EA Sports Complex launched in spring 2009, formally announced at CES the same year, sporting what you'd expect from a publisher-branded space in Home: trailers, mini-games, leaderboards. It was also a place for fans to hang out.
Right now, Heavy Water is one of the largest contributors of content for the Home platform, with much of its business now defined by Home. McDonald couldn't share specifics on what kind of money it's making off Home ("We make enough money to do what we love, and we love working in Home") or how profit sharing works with Sony ("We work within a variety of models with Sony, some is work for hire and others include a royalty share"), but it's clear Home is working out for it.
The company was employing more than 120 people in the San Diego area at one point, but that's down to about 20. The difference seems to be the impact outsourcing's had on the industry.
"We have an art team in India that we have been working with since 2003," explained McDonald, "so we can have as many as 100 additional artists/animators or as few as five, just depends on what our needs are at the time. It all comes down to planning."
Heavy Water most recently launched the second line in its "Heavy Ink" series, featuring tribal tattoos and full body looks modeled after classic pin-up girls aimed at "female fans of Home."
Even with such success, for the foreseeable future, Heavy Water doesn't expect to leave Home.
"Home is our core focus and our pipeline is set up around creating content, games and interactive experiences in Home," said McDonald. "Creating games for other platforms that do not have an obvious connection to what we are doing would be a distraction at this point."

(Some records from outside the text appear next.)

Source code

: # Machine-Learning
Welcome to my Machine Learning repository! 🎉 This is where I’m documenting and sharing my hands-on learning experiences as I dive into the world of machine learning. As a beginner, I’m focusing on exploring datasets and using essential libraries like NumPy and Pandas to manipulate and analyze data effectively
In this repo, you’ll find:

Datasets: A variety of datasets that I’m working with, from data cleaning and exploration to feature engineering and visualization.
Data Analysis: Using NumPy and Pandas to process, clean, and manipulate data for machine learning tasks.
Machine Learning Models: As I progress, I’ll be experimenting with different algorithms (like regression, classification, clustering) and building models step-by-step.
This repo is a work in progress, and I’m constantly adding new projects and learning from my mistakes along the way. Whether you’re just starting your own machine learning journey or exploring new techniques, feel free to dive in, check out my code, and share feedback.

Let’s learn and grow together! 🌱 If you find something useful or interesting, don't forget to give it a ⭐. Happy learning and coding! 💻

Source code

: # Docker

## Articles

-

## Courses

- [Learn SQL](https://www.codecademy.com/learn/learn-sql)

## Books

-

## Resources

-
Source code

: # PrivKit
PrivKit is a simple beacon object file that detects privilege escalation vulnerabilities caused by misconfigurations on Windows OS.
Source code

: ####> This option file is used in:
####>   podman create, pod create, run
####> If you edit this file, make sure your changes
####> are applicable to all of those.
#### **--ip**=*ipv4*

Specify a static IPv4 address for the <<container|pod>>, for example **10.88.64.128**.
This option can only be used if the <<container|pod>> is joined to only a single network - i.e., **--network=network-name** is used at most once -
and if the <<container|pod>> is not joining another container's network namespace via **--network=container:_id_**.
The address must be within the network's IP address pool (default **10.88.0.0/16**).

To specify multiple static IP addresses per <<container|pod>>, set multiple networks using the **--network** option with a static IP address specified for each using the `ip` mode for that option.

When in Doubt, Just Click the Dance Button
Home isn't perfect, which I'd argue comes from the now-flawed premise it was based upon, compared to what the audience latched on to. Community Theater, something I'm flattered to learn was largely prompted from my last pieces on Home, was a step in the right direction, giving back to the people who fell in love for what Home was, not the "Game 3.0" it was "supposed" to be.
It's worth checking out how Home has changed, if you haven't. Chances are there's nothing that will shift your original opinion either way, but if you take the time to look, it's moving forward. If you already have a "home" on the Internet, though, there may not be much for Home to offer you.